Work request
Count how many lines in the items below contain the string "Cookies", matching case exactly, and reply with only that number.

Data excerpts
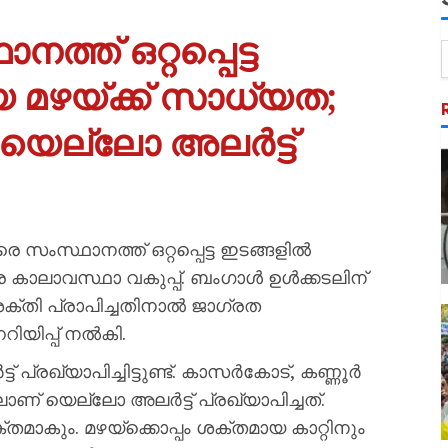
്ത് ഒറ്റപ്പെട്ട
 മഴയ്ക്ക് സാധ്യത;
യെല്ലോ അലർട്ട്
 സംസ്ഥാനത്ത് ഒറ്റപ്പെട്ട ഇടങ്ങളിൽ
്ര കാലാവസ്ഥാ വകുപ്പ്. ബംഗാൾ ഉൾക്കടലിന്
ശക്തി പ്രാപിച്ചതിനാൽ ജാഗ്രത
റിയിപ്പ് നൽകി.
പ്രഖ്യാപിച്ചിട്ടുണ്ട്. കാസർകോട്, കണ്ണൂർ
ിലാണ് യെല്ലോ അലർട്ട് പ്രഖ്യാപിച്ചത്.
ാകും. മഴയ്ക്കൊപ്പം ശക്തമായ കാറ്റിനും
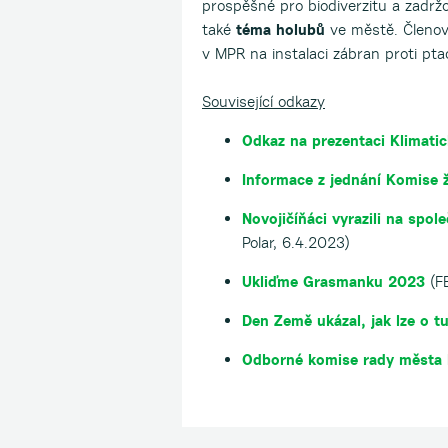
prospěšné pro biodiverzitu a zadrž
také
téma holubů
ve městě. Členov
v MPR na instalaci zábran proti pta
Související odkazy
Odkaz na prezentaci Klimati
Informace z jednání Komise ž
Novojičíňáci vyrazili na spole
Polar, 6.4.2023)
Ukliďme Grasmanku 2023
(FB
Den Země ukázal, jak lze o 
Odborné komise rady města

...

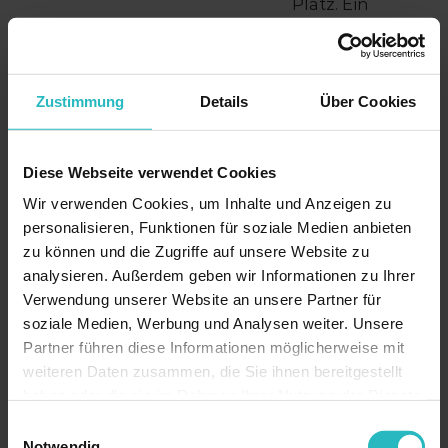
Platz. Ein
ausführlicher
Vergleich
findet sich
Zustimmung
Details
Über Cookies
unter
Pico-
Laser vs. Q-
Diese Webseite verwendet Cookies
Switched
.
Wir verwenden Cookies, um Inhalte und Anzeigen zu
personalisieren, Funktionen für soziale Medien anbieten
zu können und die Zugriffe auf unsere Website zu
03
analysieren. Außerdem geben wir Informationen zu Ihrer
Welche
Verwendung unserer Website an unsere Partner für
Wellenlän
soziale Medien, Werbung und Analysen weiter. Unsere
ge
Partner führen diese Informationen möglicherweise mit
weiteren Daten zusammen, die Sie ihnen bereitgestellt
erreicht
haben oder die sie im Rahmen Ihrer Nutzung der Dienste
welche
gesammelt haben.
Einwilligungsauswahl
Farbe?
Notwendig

Exercise output
3